Sir Keir Starmer will warn the NHS must "reform or die" after a report into the state of the health service found it to be in "critical condition".

Health secretary Wes Streeting ordered the independent investigation just days after Labour took office.

The Prime Minister is set to announce the results of that report on Thursday, which also says the nation's health has significantly deteriorated over the past 15 years.

Sir Keir will lay the blame directly at the door of the Conservatives, saying: "The 2010s were a lost decade for our NHS... which left the NHS unable to be there for patients today, and totally unprepared for the challenges and opportunities of tomorrow.

"Our NHS went into the pandemic in a much more fragile state. We had higher bed occupancy rates, fewer doctors, fewer nurses and fewer beds than most other high income health systems in the world.

"And let's be clear about what caused that... a 'scorched earth' approach to health reform, the effects of which are still felt to this day."

The Labour leader will also offer his party's own solutions to the problem with a 10-year plan that promises to have "the fingerprints of NHS staff and patients all over it".
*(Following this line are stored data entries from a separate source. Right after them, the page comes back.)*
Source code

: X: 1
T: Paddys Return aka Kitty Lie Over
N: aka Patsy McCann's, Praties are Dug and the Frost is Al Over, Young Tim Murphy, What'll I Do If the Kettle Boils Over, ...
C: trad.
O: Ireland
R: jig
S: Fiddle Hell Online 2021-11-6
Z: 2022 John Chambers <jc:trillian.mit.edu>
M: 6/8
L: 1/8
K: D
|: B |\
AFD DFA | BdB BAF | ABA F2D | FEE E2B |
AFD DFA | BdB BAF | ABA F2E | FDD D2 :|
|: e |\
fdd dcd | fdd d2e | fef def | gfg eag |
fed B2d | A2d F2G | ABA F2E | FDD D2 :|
In response, Shadow health secretary Victoria Atkins said: "We Conservatives recognise that investment has to be married with reform. This is why we brought forward long-term plans for productivity, tech, 'Pharmacy First', virtual wards, attracting pharmaceutical research and training and retaining staff. We did this whilst boosting investment in the NHS in real terms every single year.

"The Labour government will be judged on its actions. It has stopped new hospitals from being built, scrapped our social care reforms and taken money from pensioners to fund unsustainable pay rises with no gains in productivity. They need to move from rhetoric to action."